→ JOB ITEM: Where does the string "página" appear in the listing below? Copy every line where it does.

►

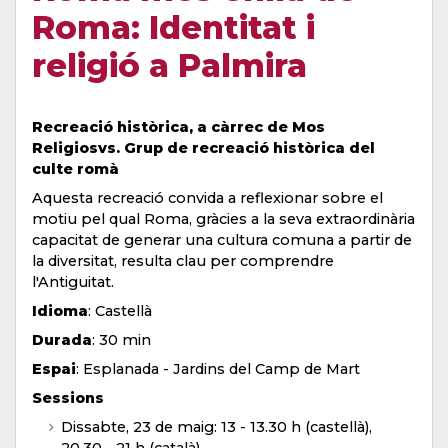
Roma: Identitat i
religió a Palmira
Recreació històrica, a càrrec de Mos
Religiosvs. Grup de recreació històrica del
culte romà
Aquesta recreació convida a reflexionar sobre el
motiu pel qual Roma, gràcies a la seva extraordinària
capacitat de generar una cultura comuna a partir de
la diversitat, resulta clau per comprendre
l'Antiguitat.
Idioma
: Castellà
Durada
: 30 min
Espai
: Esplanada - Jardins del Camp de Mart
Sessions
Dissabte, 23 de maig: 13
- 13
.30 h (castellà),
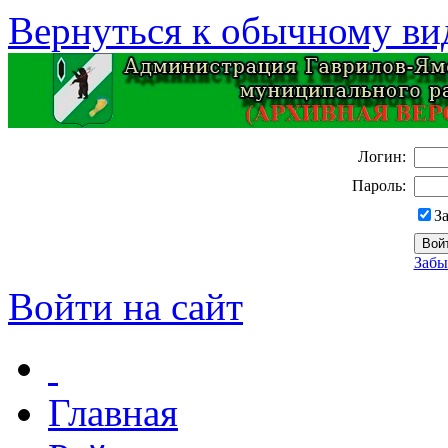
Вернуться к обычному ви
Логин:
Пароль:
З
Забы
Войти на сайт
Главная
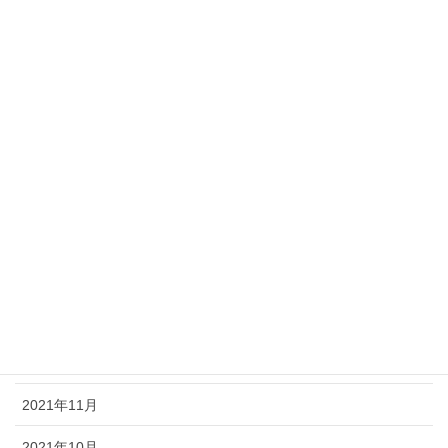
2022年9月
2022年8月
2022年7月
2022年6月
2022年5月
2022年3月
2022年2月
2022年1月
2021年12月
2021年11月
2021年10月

◄
►

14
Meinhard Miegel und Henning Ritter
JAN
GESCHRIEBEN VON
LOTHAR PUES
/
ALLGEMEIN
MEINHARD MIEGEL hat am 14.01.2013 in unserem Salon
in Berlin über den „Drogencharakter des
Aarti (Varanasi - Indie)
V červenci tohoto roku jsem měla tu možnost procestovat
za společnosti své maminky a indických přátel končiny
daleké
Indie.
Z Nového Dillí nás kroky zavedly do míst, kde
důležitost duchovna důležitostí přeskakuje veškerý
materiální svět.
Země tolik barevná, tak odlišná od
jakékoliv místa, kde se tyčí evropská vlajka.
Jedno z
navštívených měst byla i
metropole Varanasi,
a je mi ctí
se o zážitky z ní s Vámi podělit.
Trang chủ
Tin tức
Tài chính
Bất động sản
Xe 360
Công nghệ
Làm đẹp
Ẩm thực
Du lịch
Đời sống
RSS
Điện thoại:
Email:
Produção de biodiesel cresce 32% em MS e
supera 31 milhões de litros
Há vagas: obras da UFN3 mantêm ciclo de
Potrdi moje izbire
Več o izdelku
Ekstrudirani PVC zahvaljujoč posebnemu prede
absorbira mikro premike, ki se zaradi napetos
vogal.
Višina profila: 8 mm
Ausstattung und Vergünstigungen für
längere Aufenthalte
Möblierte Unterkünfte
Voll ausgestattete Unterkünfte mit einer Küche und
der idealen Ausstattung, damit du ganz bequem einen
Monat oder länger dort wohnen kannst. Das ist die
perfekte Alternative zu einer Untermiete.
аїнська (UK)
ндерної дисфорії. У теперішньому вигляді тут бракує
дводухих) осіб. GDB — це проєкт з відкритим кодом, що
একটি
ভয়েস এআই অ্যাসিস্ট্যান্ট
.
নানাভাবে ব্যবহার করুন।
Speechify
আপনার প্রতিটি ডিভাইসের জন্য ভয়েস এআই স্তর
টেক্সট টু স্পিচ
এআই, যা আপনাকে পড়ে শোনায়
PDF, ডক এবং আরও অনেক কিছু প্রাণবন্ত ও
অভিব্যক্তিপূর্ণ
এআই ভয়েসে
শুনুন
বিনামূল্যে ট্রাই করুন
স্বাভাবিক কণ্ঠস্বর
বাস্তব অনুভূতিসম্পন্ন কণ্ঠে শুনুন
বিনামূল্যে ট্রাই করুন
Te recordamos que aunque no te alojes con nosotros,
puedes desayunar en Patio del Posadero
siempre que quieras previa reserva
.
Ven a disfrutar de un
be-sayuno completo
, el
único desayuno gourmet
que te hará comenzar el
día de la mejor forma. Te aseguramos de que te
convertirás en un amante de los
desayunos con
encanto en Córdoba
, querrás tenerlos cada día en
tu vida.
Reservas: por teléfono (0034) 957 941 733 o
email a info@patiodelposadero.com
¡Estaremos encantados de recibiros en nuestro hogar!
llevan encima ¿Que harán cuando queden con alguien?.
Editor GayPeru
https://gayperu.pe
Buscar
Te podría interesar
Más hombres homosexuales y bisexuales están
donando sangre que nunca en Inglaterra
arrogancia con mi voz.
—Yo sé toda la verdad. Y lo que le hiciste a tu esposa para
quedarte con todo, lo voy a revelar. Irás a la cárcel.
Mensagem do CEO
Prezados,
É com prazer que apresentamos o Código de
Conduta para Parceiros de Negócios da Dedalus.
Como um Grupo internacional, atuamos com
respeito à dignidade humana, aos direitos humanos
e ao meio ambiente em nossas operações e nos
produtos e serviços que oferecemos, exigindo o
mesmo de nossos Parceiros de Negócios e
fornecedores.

◄
►

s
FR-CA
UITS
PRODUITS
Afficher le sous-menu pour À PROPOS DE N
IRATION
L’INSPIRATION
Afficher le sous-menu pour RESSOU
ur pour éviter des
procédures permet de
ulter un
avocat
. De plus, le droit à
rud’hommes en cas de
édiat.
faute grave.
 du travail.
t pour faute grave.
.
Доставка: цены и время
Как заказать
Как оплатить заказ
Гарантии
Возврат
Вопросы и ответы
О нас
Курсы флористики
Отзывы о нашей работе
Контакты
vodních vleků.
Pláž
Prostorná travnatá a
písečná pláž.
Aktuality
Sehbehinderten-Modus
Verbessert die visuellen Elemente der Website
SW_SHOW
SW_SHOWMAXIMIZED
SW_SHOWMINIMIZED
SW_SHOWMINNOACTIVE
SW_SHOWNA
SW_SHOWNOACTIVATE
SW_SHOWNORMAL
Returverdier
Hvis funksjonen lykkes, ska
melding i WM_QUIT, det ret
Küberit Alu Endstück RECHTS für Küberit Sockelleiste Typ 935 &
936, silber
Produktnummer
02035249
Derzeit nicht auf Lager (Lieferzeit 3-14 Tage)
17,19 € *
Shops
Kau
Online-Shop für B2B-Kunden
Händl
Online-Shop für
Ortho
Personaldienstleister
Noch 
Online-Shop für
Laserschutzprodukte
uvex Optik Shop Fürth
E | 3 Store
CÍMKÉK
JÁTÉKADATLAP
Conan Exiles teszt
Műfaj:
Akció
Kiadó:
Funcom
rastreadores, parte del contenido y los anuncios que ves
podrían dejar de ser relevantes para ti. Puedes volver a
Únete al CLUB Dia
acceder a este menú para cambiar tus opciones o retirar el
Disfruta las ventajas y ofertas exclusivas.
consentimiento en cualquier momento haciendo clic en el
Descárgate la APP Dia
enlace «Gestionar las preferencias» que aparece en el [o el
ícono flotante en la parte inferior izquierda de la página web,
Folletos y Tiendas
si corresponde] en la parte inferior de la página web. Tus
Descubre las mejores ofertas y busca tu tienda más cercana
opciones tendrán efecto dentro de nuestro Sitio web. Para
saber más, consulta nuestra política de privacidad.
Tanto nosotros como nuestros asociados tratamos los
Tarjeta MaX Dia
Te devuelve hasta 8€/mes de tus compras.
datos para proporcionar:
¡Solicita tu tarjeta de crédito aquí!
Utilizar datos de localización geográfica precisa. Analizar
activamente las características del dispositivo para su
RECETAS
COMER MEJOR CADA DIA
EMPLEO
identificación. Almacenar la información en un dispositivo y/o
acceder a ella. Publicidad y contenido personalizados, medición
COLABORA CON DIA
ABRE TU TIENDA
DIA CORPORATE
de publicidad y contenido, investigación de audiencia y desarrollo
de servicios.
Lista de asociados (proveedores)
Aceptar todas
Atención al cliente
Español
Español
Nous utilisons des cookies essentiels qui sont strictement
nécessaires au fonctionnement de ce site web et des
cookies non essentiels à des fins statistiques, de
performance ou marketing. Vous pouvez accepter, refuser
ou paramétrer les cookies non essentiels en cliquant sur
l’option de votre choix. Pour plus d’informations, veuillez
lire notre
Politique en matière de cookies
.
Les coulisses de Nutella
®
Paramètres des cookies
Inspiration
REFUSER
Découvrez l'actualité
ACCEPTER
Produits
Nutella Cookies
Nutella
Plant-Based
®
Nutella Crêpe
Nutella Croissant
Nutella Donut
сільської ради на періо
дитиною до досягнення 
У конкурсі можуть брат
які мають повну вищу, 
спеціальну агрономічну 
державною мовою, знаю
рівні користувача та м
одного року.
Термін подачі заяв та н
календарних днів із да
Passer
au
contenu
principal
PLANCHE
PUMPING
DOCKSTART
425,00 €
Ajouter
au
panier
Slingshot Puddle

◄

→ EXERCISE RESPONSE:
ícono flotante en la parte inferior izquierda de la página web,
si corresponde] en la parte inferior de la página web. Tus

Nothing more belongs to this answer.